TASK DIRECTIONS ::
Every entry, from first to last, must be written out exactly.

DATA TO USE ::
········

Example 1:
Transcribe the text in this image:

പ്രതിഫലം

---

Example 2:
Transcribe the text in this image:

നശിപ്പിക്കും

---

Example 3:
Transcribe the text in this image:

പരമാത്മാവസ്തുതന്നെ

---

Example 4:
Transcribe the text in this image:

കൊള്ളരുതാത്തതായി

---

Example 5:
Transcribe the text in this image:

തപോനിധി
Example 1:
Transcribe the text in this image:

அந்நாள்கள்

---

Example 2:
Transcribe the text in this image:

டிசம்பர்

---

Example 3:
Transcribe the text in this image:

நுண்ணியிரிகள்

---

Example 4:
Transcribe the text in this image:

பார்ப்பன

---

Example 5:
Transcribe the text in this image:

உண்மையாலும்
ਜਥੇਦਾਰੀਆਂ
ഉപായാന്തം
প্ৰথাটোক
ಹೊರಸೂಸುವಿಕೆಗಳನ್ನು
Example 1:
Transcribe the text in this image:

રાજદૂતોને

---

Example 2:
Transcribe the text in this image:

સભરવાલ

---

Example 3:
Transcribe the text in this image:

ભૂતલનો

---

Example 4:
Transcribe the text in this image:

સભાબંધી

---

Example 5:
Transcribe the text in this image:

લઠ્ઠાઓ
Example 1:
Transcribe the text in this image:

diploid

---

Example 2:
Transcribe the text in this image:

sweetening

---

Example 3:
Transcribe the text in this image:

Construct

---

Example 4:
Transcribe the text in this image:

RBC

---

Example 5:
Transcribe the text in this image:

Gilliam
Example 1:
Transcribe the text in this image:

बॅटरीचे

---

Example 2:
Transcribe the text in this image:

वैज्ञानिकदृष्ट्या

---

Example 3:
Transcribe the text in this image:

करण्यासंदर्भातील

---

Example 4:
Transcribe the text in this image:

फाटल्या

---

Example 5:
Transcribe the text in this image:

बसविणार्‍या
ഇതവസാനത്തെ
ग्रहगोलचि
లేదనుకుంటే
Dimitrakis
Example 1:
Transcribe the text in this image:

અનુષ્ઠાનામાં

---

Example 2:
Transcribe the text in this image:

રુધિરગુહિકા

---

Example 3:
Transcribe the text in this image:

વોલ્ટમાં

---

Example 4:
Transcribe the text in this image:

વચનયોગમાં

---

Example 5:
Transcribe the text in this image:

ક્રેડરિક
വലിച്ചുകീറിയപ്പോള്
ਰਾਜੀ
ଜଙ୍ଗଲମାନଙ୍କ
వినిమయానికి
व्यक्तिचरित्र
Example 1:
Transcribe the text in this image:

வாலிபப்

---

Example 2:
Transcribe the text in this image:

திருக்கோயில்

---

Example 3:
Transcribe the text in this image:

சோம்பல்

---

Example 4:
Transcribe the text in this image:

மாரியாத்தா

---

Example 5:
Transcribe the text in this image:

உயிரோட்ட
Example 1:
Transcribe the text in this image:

········

SOLUTION TO THIS TASK ::
Example 1:
Transcribe the text in this image:

പ്രതിഫലം

---

Example 2:
Transcribe the text in this image:

നശിപ്പിക്കും

---

Example 3:
Transcribe the text in this image:

പരമാത്മാവസ്തുതന്നെ

---

Example 4:
Transcribe the text in this image:

കൊള്ളരുതാത്തതായി

---

Example 5:
Transcribe the text in this image:

തപോനിധി
Example 1:
Transcribe the text in this image:

அந்நாள்கள்

---

Example 2:
Transcribe the text in this image:

டிசம்பர்

---

Example 3:
Transcribe the text in this image:

நுண்ணியிரிகள்

---

Example 4:
Transcribe the text in this image:

பார்ப்பன

---

Example 5:
Transcribe the text in this image:

உண்மையாலும்
ਜਥੇਦਾਰੀਆਂ
ഉപായാന്തം
প্ৰথাটোক
ಹೊರಸೂಸುವಿಕೆಗಳನ್ನು
Example 1:
Transcribe the text in this image:

રાજદૂતોને

---

Example 2:
Transcribe the text in this image:

સભરવાલ

---

Example 3:
Transcribe the text in this image:

ભૂતલનો

---

Example 4:
Transcribe the text in this image:

સભાબંધી

---

Example 5:
Transcribe the text in this image:

લઠ્ઠાઓ
Example 1:
Transcribe the text in this image:

diploid

---

Example 2:
Transcribe the text in this image:

sweetening

---

Example 3:
Transcribe the text in this image:

Construct

---

Example 4:
Transcribe the text in this image:

RBC

---

Example 5:
Transcribe the text in this image:

Gilliam
Example 1:
Transcribe the text in this image:

बॅटरीचे

---

Example 2:
Transcribe the text in this image:

वैज्ञानिकदृष्ट्या

---

Example 3:
Transcribe the text in this image:

करण्यासंदर्भातील

---

Example 4:
Transcribe the text in this image:

फाटल्या

---

Example 5:
Transcribe the text in this image:

बसविणार्‍या
ഇതവസാനത്തെ
ग्रहगोलचि
లేదనుకుంటే
Dimitrakis
Example 1:
Transcribe the text in this image:

અનુષ્ઠાનામાં

---

Example 2:
Transcribe the text in this image:

રુધિરગુહિકા

---

Example 3:
Transcribe the text in this image:

વોલ્ટમાં

---

Example 4:
Transcribe the text in this image:

વચનયોગમાં

---

Example 5:
Transcribe the text in this image:

ક્રેડરિક
വലിച്ചുകീറിയപ്പോള്
ਰਾਜੀ
ଜଙ୍ଗଲମାନଙ୍କ
వినిమయానికి
व्यक्तिचरित्र
Example 1:
Transcribe the text in this image:

வாலிபப்

---

Example 2:
Transcribe the text in this image:

திருக்கோயில்

---

Example 3:
Transcribe the text in this image:

சோம்பல்

---

Example 4:
Transcribe the text in this image:

மாரியாத்தா

---

Example 5:
Transcribe the text in this image:

உயிரோட்ட
Example 1:
Transcribe the text in this image:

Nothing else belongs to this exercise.